“They’re hypocrites. They only care about fetuses.”
“How many children have you adopted?”
“All they want to do is force women to give birth.”
These aren’t direct quotes, but they easily could be. Every once in awhile I skim the Abortion Rights Coalition of Canada’s page, just to see if they’ve come up with anything new that needs a response. Originality doesn’t appear to be their strong point. What does stand out to me, however, is what appears to be their ardent belief in the cruelty of pro-lifers. As they furiously type out accusatory chants such as you see above, the chorus of comments taking up the refrain is always somewhat surprising to me. Surely someone will note that pro-lifers aren’t all bad, and that they do, in fact, care at least a little bit about born people. If those comments did exist at one point, Joyce Arthur must have removed them before I got to them, and replaced them with complaints about the ‘fake clinics’.

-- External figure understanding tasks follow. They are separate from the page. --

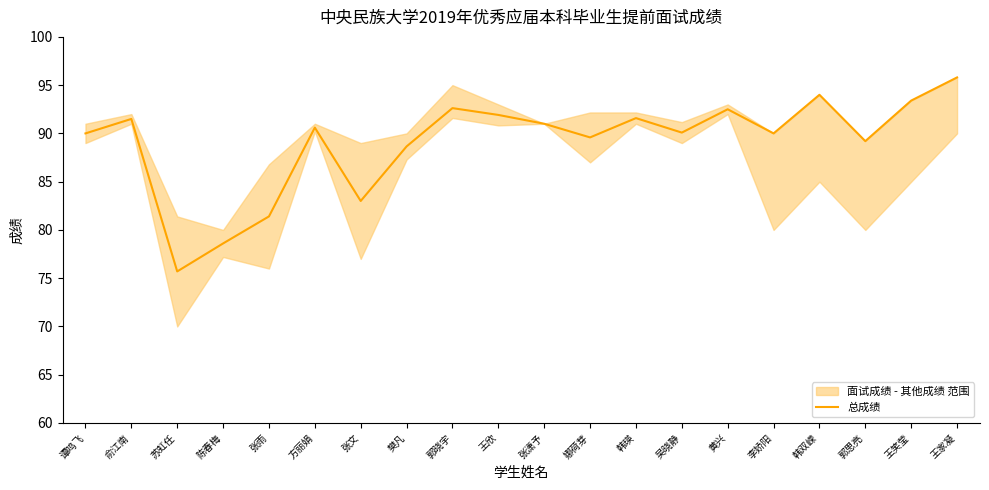

What position from the right is 郭晓宇?

12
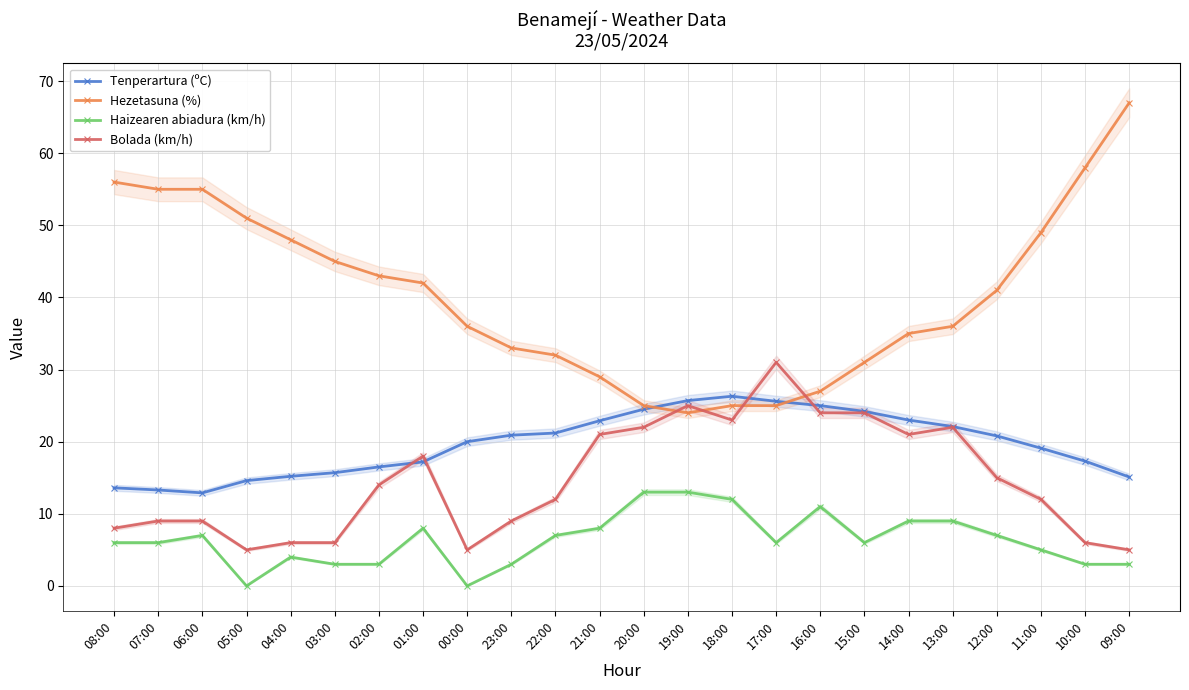

Count the number of categories in the chart.

24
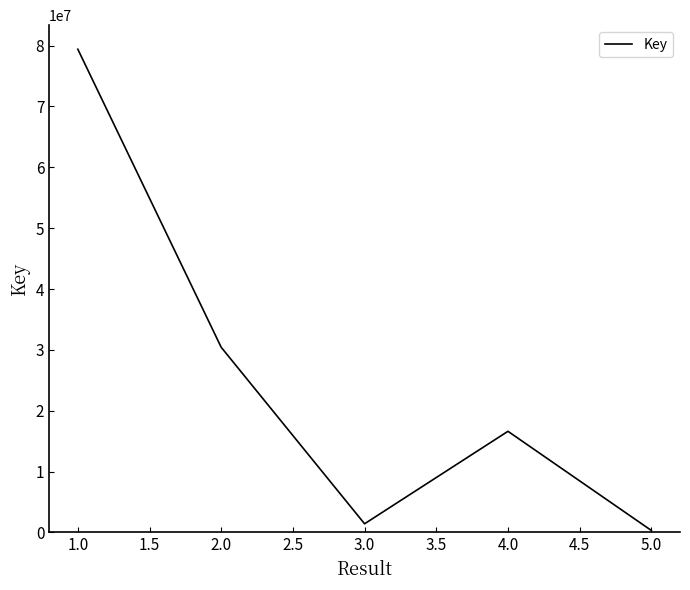

What is the difference between the maximum and minimum values?

79060941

What are fake clinics? Fake clinics are places where uncompassionate pro-lifers offer free counselling and resources to women in crisis, suspiciously as if they might care about them. Recently, my sister-in-law and I visited one of these places in Toronto. We had a load of baby paraphernalia to drop off, and had offered to stay and help organize donations. The Aid to Women (ATW) office is small but bright, and the attic upstairs is literally crammed floor to ceiling with anything that an expectant mother could possibly need: strollers, car seats, diapers, wipes, breast pumps, clothes, shoes, toys, receiving blankets, and so on.

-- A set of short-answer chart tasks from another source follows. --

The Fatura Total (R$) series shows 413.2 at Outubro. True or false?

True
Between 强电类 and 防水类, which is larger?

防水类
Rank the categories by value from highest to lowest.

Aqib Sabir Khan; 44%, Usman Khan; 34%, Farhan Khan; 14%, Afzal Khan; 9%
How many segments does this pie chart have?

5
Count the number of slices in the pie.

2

What made the office somewhat eerie is the fact that the ATW office shares a wall with an abortion clinic that is set up next door. ATW stumbled across the location and moved in as soon as possible, knowing that being so close to an abortion clinic would mean that in many cases they would be the last hope of parents choosing life for their children. Many women do come through the door, some of them even mistaking ATW for abortion clinic. Some of them change their minds.

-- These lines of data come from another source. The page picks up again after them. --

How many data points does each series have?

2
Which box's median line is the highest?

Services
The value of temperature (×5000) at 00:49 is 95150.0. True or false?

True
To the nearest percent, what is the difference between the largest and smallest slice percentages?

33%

To say that pro-lifers don’t care about born people is an exhausted argument, so much so that it hardly warrants a response. It was just after seeing members of my own community stepping forward to donate gifts for women in need, meeting the kind ladies who work at ATW, and seeing bins and bins of baby clothes just waiting for little babies to need them that I felt frustrated enough to write something about it. I don’t believe all members of the pro-choice movement are ill-intentioned. I don’t believe that they all hate men and want to kill babies. I believe that many of them truly believe that they are fighting for the right side. That’s me being honest—it appears that it’s too much to ask for them to try pay us the same courtesy.